Start of Block

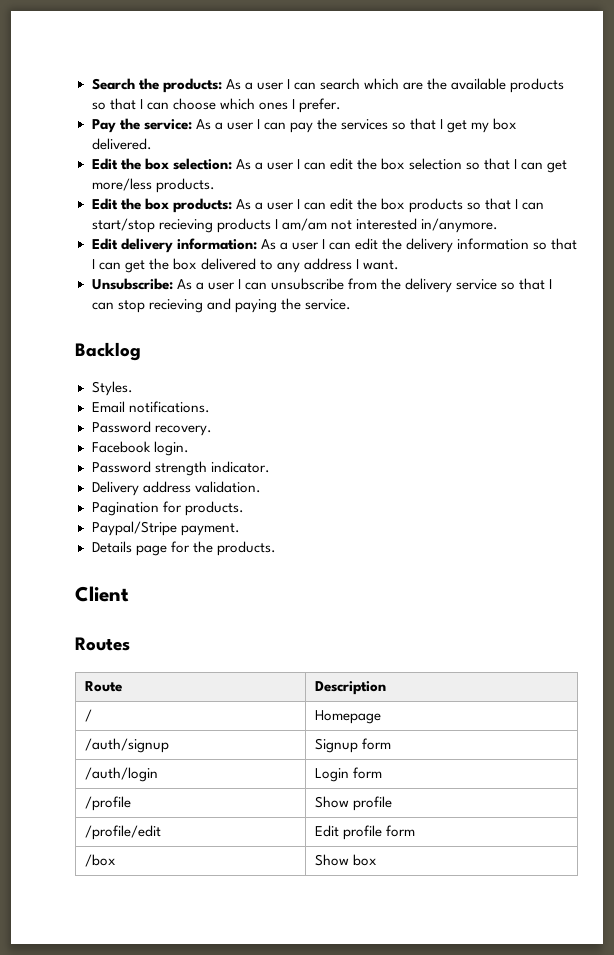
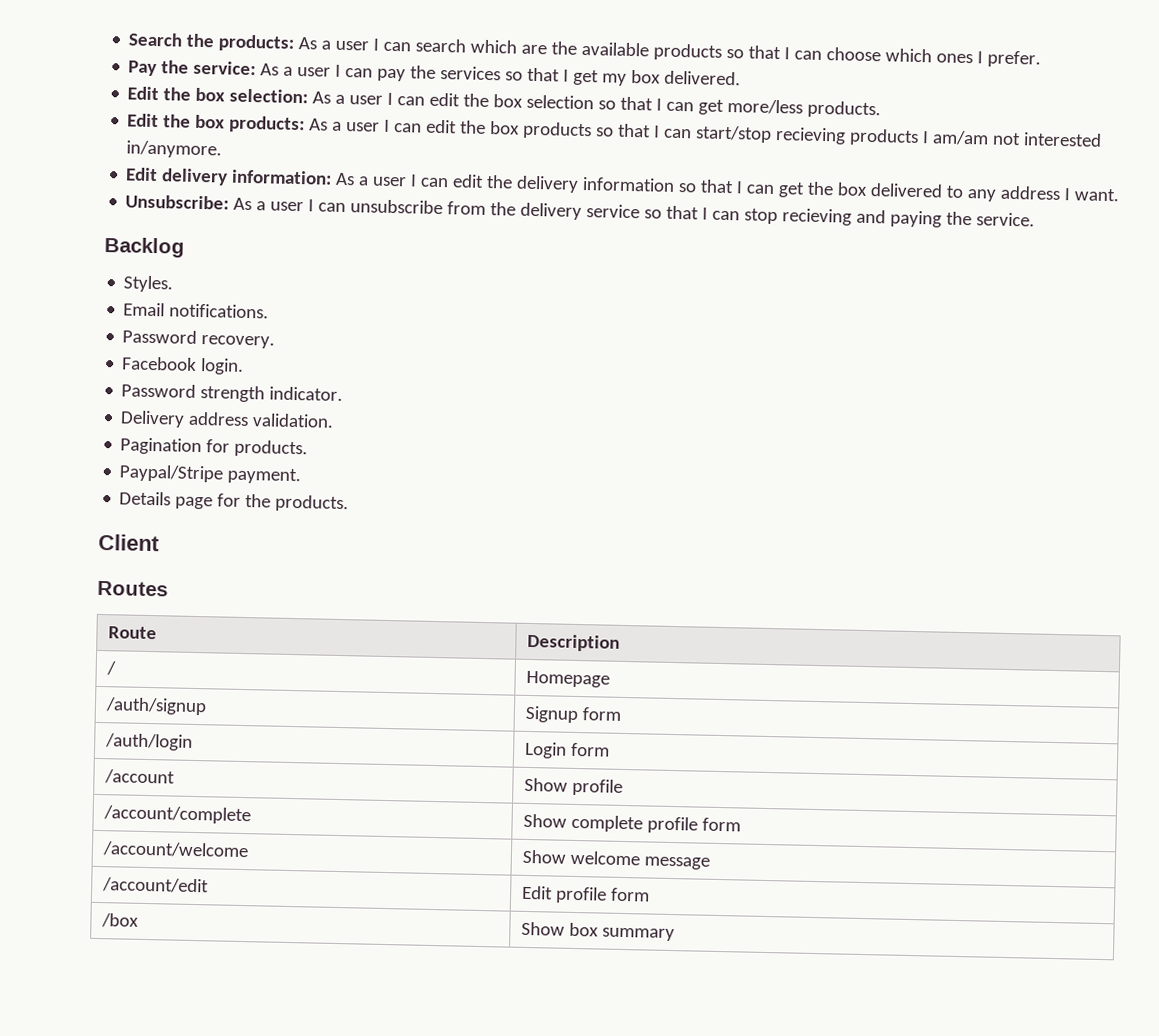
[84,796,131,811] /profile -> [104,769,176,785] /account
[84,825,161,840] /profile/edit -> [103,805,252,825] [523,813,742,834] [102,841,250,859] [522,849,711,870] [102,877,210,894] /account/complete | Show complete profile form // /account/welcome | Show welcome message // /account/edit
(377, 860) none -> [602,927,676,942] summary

End of Block
Start of Block

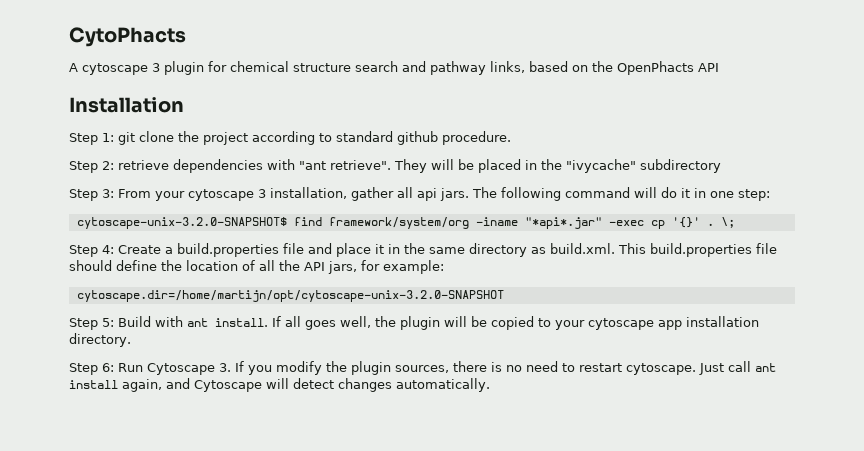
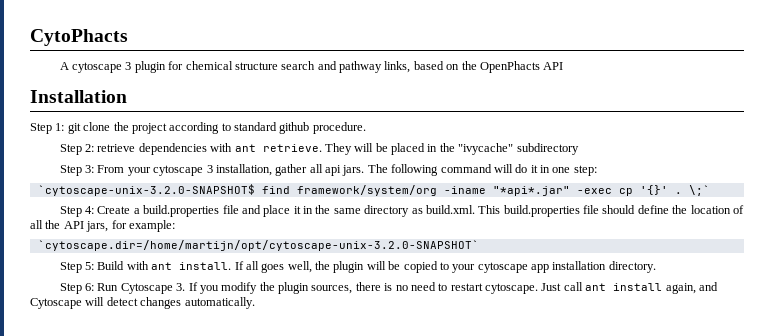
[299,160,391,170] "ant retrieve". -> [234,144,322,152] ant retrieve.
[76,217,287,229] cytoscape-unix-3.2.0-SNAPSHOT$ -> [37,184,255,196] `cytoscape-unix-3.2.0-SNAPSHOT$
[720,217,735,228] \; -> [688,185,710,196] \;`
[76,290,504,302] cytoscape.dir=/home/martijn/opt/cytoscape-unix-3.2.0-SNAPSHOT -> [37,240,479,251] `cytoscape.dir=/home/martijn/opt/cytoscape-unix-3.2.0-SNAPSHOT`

End of Block
Start of Block

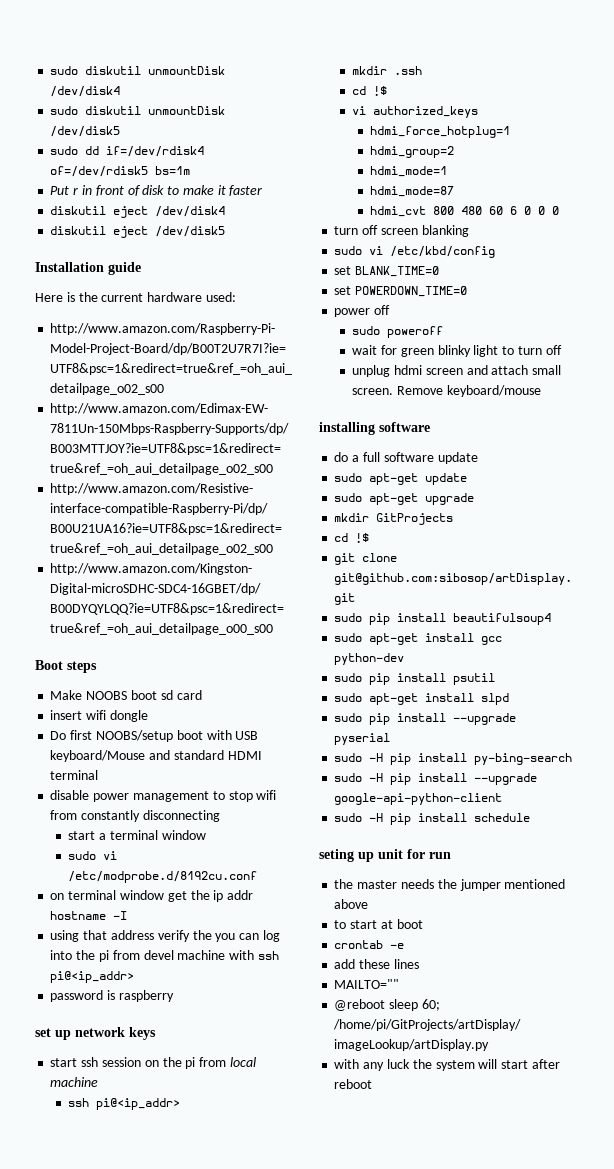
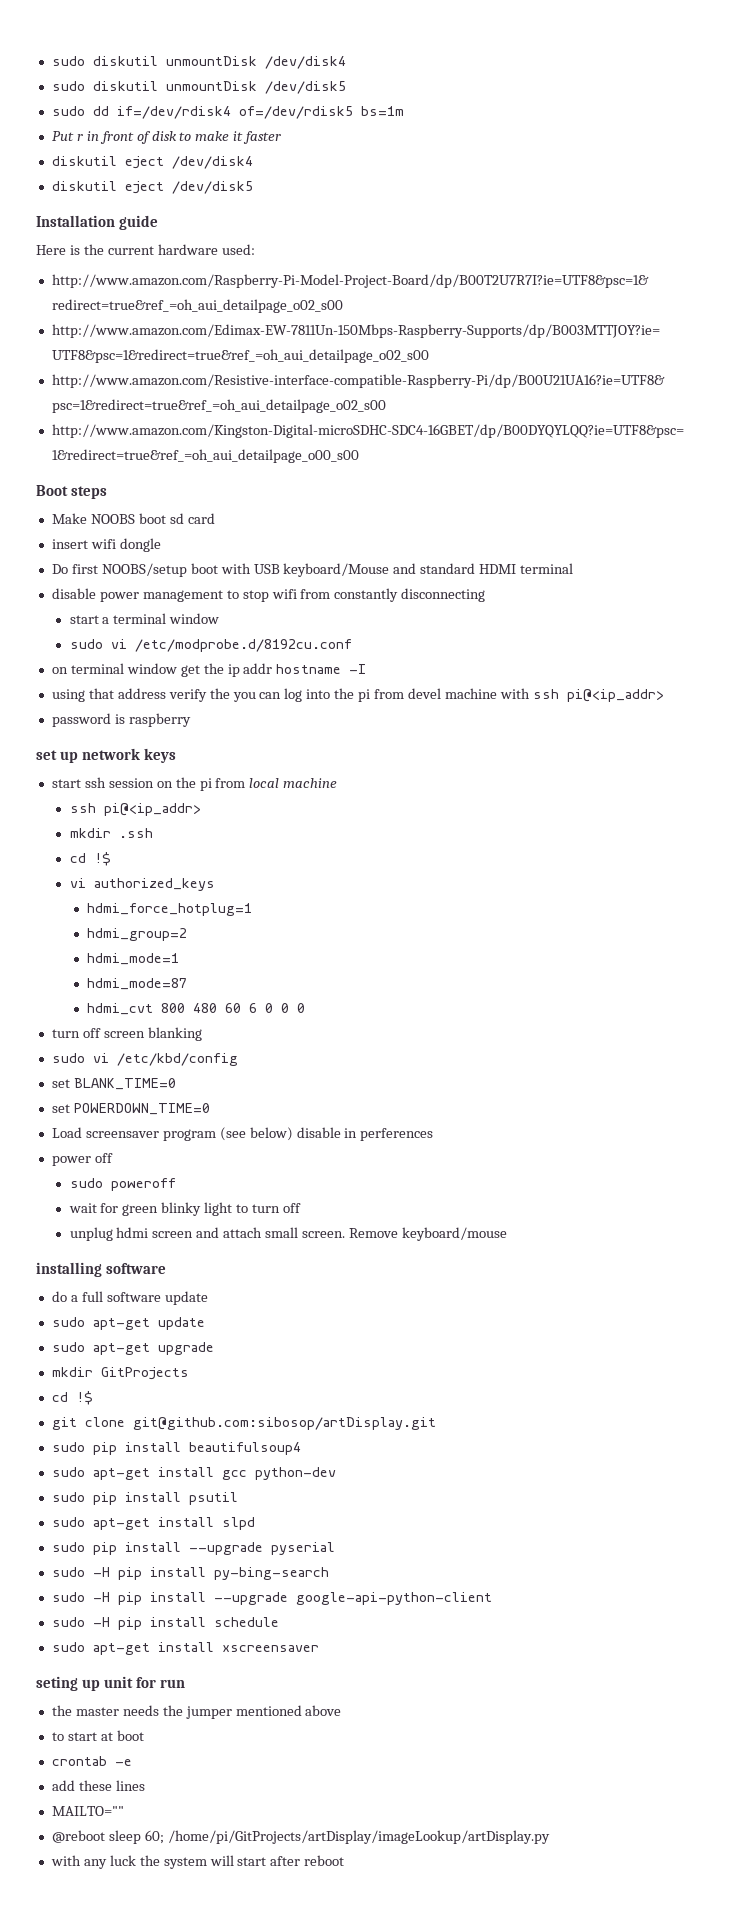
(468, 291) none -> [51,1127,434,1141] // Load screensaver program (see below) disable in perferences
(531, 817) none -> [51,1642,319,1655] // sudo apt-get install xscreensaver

End of Block

- **Work item**
Which lines of the records above contain the word "SNAPSHOT"? Show each of them.

- **Exercise answer**
[76,217,287,229] cytoscape-unix-3.2.0-SNAPSHOT$ -> [37,184,255,196] `cytoscape-unix-3.2.0-SNAPSHOT$
[76,290,504,302] cytoscape.dir=/home/martijn/opt/cytoscape-unix-3.2.0-SNAPSHOT -> [37,240,479,251] `cytoscape.dir=/home/martijn/opt/cytoscape-unix-3.2.0-SNAPSHOT`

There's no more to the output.